* _Фрагмент текста_:
# Авиация > Однополчане >  История 331 ОТрАП

## Arkadiy

Уважаемые коллеги!
Необходима история 331 ОТрАП, созданного в 1957 году в Хабаровске, аэродром Гаровка-2. В этом военном городке на постаменте находится Ли-2. Состояние его крайне плохое. Разбит и брошен. Мы готовы его восстановить, даже до летного состояния и передать  Совету ветеранов 1 ВА, как символ транспортной авиации.

----------


## kfmut

Если есть желание и возможность, то нужно не только восстановить самолёт, но и изъять его из рук гос-ва, в противном случае будет так

http://fotki.yandex.ru/users/kfmut/view/434163/
если правильно помню в 2007-ом году Бостону несколо больше десятка лет после реставрации стукнуло...

* _Задания_:
[1] Объясните в одном–трёх предложениях, зачем, согласно обсуждению истории 331 ОТрАП, Ли-2 из Гаровки-2 предлагают восстановить и передать Совету ветеранов 1 ВА.
[2] Продолжите обсуждение истории 331 ОТрАП следующей репликой после последнего сообщения.
Строки для выполнения заданий не нужны.

* _Исходные данные_:
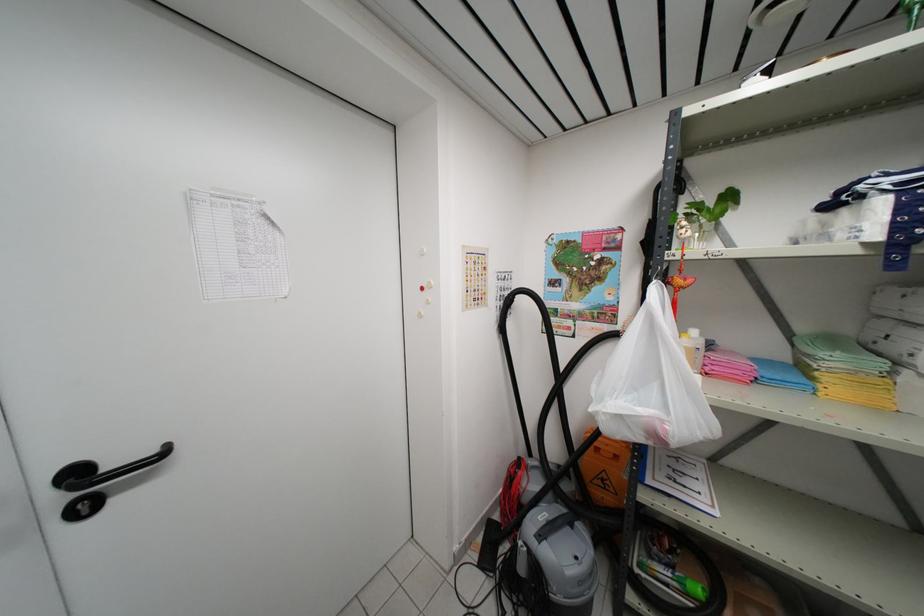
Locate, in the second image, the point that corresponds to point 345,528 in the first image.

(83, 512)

* _Ответы_:
[1] Ли-2 на постаменте в военном городке в крайне плохом состоянии: он разбит и брошен. Его готовы восстановить, даже до лётного состояния, и передать Совету ветеранов 1 ВА как символ транспортной авиации.

[2]
----------


## An-Z

Можете восстановить - честь вам и хвала, но передавать ветеранам.. подумайте, смогут ли ветераны его "удержать"? Не окончит ли он через несколько лет свою жизнь в китайской плавильной печи? На мой взгляд лучший для него удел - создание на его базе музея части, аэродрома. Я не против против доводки его до летающего состояния, но у нас как то раритеты долго не летают, то бьются, то улетают в тёплые страны..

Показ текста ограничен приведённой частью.